I need to find the Laplace transform of sine(t), and it is proving rather difficult. I integrate by parts, then integrate by parts again so that the original integral is on both sides of the equation, then I get it wrong.
$ f\left(x\right) = \left\{ \begin{array}{lr} \sin t & : 0 \leq t \le \pi\\ 0 & : t > 1 \end{array} \right.\\$
Because the Laplace Transform of 0 is 0, I concern myself with: $$\int{e^{-st}\sin{t}\space \mathrm{dt}}$$ and proceed with integration by parts. I have $u=\sin{t}$,$du=\cos{t}$,$dv=e^{-st}$ and last but not least $dv=\frac{e^{-st}}{s}$. This yields the equation:
$$\int{e^{-st}\sin{t}\space \mathrm{dt}}=\frac{1}{s}\left(-\sin{t}e^{-st}+\int{e^{-st}\cos{t}\space \mathrm{dt}}\right)$$ and so I begin to solve the Laplace transform of cosine.

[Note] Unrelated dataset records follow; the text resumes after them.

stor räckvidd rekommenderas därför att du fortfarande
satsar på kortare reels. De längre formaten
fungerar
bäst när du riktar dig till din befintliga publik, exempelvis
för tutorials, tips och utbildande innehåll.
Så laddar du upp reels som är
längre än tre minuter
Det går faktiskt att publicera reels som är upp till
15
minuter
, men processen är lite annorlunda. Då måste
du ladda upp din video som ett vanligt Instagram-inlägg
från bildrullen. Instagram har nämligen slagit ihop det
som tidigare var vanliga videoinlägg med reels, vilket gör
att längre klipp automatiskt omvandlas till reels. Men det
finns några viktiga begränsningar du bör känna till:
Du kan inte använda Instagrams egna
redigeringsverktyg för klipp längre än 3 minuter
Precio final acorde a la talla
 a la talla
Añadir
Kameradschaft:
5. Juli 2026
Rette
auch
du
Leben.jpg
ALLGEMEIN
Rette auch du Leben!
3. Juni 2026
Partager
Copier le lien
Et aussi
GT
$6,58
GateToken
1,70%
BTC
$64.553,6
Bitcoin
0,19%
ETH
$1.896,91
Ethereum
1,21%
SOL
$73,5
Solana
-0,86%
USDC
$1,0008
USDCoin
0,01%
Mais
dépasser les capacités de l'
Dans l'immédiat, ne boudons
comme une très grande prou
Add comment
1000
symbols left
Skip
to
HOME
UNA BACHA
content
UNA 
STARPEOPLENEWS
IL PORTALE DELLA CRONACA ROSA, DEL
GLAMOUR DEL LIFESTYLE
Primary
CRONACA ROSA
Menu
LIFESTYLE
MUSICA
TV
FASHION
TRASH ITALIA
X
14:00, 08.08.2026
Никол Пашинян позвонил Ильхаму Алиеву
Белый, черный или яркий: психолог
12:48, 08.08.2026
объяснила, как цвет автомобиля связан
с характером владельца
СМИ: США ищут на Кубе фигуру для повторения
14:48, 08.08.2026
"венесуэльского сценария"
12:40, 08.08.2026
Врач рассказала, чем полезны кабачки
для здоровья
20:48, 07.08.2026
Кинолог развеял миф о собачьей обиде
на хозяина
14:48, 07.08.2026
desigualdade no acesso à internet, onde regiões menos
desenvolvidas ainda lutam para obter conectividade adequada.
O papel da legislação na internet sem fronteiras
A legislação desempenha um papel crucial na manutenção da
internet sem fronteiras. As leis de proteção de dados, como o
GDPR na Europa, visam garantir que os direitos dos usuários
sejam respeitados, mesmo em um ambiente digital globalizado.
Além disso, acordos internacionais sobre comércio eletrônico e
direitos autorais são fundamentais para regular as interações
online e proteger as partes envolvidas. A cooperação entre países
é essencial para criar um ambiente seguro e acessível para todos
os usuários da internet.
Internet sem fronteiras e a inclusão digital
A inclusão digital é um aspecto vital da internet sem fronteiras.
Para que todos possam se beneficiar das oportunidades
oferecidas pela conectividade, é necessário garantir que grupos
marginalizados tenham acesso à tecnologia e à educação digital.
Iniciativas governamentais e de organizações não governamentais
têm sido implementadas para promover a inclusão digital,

For this, I use $u=\cos{t}$,$du=-\sin{t}$,$dv=e^{-st}$,$v=\frac{e^{-st}}{s}$. This yields the equation: $$\int{e^{-st}\cos{t}\space \mathrm{dt}}=\frac{-\cos{t}e^{-st}}{s}-\frac{1}{s}\int{e^{-st}\sin{t}\space \mathrm{dt}}$$.
Now, we obviously use this solution to replace the prior integral that we just solved, $$\int{e^{-st}\sin{t}\space \mathrm{dt}}=-\frac{\sin{t}e^{-st}}{s}+\frac{1}{s}\left( \frac{-\cos{t}e^{-st}}{s}-\frac{1}{s}\int{e^{-st}\sin{t}\space \mathrm{dt}})\right)$$
Which simplifies to: $$(1+s^2)\int{e^{-st}\sin{t}\space \mathrm{dt}}=\frac{-\sin{t}e^{-st}}{s}+\frac{-\cos{t}e^{-st}}{s^2}$$.
Now let us suppose the bounds of our equation are $0$ and $\pi$. This leads our terms to be as such: $$\left[\frac{-\cos{t}e^{-st}}{s^2}\right]^{\pi}_0=\frac{e^{-\pi s}}{s^2+1}\frac{1}{s^2}$$.
The book gives the answer as merely $$\frac{e^{-\pi s}}{s^2+1}$$. How do I get rid of my extraneous $\frac{1}{s^2}$?